- Genre: Drama
- Created by: Courtney Wise
- Written by: Tamara Asmar; Adam Todd; Ian Meadows;
- Directed by: Shannon Murphy
- Starring: Nicole Chamoun; Igal Naor; Keisha Castle-Hughes;
- Country of origin: Australia
- Original language: English
- No. of series: 1
- No. of episodes: 4

Production
- Executive producers: Sue Masters; Jason Stephens; Jacobs Media; Matthew Rodriguez;
- Producers: Helen Bowden; Courtney Wise;
- Production company: Lingo Pictures

Original release
- Network: SBS
- Release: 28 November – 19 December 2018

= On the Ropes (TV series) =

On the Ropes is an Australian drama series which screened on SBS on 28 November 2018. The four-part miniseries follows a young Iraqi-Australian woman who follows her dream of becoming an elite women's boxing trainer. Production for the series began in May 2018.

==Synopsis==
Amirah Al-Amir (Nicole Chamoun) is an aspiring Iraqi-Australian boxing trainer who often has to deal with the physicality and deep-seated culture of misogyny in the sporting world. She works in the family gym in Sydney's western suburbs with world champion father Sami (Igal Naor) and her two brothers.

Amirah secures a debut professional match for her hard-nosed fighter Jess Connor with the help of Strick, Sami's long-time promoter. Her father is furious that she went behind his back and threatens to cut her off.

==Episodes==

| No. in season | Title | Directed by | Written by | Original release date |
| 1 | "The Fire" | Shannon Murphy | Tamara Asmar | 28 November 2018 |
Aspiring trainer Amirah Al Amir (Nicole Chamoun) deceives her boxing champion father, Sami Al Amir (Igal Naor), in order to secure her female athlete Jess Connor (Keisha Castle-Hughes), a pro debut fight. Fearing for Jess's safety, Sami intervenes and stops the fight, despite Amirah's continued reassurance that she has it under control. In his haste, Sami hits an official, threatening his boxing licence and livelihood.

● ● ● ●

TO DO —
1 – Do these statements agree with the On the Ropes article? (a) Lingo Pictures was the production company for the series. (b) Amirah works in the family gym with her father and her two sisters. (c) Production for the series began in May 2018. Answer yes or no for each, and quote the deciding words.
2 – Would you set down, word for word, the part of the On the Ropes article starting with "Amirah secures a" and going on through "licence and livelihood."?

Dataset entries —
● ● ● ●

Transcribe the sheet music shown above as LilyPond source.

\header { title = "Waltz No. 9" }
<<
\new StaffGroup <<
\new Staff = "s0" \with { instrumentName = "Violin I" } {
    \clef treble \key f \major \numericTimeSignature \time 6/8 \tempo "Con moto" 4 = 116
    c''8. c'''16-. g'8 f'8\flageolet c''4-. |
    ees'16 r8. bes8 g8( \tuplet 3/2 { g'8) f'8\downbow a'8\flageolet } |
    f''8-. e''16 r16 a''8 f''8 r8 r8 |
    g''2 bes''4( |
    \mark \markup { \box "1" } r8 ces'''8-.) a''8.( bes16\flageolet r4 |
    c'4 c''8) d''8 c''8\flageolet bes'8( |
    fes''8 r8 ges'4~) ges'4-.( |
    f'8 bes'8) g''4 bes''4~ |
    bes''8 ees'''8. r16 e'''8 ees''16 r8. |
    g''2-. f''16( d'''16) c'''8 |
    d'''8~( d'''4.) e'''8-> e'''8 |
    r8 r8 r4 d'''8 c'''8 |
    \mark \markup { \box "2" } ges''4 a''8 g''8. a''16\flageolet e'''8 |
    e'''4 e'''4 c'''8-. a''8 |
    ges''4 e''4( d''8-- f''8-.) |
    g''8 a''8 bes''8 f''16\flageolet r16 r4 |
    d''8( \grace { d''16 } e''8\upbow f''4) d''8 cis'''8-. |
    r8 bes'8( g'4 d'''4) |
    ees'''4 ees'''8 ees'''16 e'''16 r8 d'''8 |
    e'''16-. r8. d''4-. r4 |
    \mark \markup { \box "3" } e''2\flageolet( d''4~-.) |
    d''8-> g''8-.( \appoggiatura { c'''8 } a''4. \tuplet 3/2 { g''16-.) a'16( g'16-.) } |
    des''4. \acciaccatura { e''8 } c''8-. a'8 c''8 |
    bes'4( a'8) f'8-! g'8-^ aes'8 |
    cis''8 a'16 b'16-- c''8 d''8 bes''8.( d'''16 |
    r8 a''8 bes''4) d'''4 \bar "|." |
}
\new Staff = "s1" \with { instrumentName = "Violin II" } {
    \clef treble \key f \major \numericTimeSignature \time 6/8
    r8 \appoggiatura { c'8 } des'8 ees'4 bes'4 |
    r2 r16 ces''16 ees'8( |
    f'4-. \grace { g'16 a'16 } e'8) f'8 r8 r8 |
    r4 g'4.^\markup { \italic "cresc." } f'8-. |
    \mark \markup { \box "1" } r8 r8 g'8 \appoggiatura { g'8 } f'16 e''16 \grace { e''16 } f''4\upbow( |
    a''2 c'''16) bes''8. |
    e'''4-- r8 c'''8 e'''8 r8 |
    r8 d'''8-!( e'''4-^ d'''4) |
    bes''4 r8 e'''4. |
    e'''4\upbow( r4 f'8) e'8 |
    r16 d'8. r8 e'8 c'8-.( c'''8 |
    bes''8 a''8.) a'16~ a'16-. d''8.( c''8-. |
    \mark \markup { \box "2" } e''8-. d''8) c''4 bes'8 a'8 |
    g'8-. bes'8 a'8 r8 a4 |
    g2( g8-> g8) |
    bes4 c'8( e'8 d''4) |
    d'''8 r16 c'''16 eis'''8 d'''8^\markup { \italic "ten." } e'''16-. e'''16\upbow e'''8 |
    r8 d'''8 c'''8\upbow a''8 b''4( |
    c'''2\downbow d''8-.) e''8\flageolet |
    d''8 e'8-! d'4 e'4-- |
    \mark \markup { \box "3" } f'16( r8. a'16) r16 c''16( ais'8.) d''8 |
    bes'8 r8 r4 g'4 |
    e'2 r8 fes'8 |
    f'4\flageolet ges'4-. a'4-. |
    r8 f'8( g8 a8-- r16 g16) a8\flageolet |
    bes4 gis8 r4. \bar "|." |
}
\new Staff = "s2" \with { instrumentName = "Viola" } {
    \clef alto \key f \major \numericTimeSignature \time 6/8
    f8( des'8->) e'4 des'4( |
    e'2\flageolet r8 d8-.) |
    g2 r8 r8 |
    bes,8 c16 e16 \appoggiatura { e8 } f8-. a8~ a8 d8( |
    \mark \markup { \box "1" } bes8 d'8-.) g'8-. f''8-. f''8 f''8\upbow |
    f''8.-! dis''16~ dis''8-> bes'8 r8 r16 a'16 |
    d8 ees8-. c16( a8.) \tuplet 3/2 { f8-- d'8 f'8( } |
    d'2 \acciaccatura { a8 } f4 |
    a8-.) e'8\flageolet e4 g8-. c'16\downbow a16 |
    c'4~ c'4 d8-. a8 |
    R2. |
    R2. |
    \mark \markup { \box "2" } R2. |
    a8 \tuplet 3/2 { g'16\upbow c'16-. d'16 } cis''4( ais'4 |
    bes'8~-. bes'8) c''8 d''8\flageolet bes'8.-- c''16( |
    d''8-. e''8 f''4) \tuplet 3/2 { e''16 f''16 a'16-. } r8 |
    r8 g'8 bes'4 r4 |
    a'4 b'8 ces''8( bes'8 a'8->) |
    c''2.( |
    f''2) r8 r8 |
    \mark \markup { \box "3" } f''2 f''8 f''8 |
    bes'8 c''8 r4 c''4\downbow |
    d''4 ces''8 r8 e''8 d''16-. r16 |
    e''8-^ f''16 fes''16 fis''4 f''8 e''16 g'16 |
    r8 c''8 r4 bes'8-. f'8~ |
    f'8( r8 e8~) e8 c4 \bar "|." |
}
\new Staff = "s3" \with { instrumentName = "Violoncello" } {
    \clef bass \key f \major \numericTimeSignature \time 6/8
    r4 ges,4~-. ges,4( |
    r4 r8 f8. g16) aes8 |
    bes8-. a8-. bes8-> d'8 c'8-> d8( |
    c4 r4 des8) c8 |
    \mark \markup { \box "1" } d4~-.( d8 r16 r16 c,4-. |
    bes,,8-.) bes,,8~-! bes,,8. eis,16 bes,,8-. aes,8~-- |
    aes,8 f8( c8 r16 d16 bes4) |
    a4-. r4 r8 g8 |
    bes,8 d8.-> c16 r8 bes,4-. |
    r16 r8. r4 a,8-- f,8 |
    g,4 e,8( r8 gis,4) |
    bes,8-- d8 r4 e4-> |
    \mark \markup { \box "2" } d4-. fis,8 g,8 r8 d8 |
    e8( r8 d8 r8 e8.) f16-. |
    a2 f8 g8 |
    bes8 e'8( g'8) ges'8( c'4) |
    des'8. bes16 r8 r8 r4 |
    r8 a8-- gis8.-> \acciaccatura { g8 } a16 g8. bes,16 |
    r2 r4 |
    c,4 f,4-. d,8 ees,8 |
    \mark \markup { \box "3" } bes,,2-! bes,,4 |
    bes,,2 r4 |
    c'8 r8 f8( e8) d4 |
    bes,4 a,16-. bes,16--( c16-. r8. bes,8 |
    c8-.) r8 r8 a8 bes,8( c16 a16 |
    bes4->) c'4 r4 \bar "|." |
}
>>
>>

● ● ● ●

ANSWERS —
1 –
(a) Yes: "Production company: Lingo Pictures"
(b) No: "with world champion father Sami (Igal Naor) and her two brothers"
(c) Yes: "Production for the series began in May 2018."

2 –
Amirah secures a debut professional match for her hard-nosed fighter Jess Connor with the help of Strick, Sami's long-time promoter. Her father is furious that she went behind his back and threatens to cut her off.

==Episodes==

| No. in season | Title | Directed by | Written by | Original release date |
| 1 | "The Fire" | Shannon Murphy | Tamara Asmar | 28 November 2018 |
Aspiring trainer Amirah Al Amir (Nicole Chamoun) deceives her boxing champion father, Sami Al Amir (Igal Naor), in order to secure her female athlete Jess Connor (Keisha Castle-Hughes), a pro debut fight. Fearing for Jess's safety, Sami intervenes and stops the fight, despite Amirah's continued reassurance that she has it under control. In his haste, Sami hits an official, threatening his boxing licence and livelihood.